理貴との付き合いは小学生の頃からだ。
その後、理貴がアメリカに行くと言い出したので、辛気臭い家を飛び出したくて理貴にくっついてアメリカに渡った。
そこで、コンピュータと出会った。
以来、いろんなことをやってきたけど、まず、コンピュータで何ができるかってことから考える。

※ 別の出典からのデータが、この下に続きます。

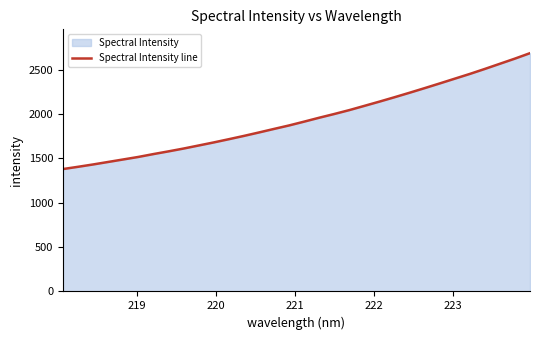

What is the smallest value displayed?

1379.3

来栖は、ちょうど寝室から出てきた理貴におはようと声をかけた。
ちょうどよかった。理貴はまだ、眠そうだ。早速、話を切り出す。
「コンピュータを買いたい?」
「ああ」
「そんなもん、勝手にすればいいだろ」
珍しく、投げやりに言う。
「一応、許可取っておこうと思って」
うわっ、余計なこと言った。許可取ってすぐに帰ればよかった。
「ちょっと待って。なんで許可なんか取ろうと思った?」
そんなの、後で揉めるに決まってるだろ。
「だから、一応聞いてみただけだって」
来栖は理貴よりも背が高い。理貴は見上げてくるけれど、それでも十分に迫力がある。
「どんなコンピューターだ?」
「小型の液浸冷却で、恐ろしく性能がいいんだ」
「高価なのか?」
「高価は高価だけど、性能に比べれば何でもない」
「消費電力は?」
「格段に低いよ」
同クラスのものに比べればね。
「わかった。ちゃんと書類書けよ」
「ああ」
「液浸冷却って、水の中にでも入ってるのか?」
「まさか。そんなわけないよ」水じゃなくて、フッ素系不活性液体だけど。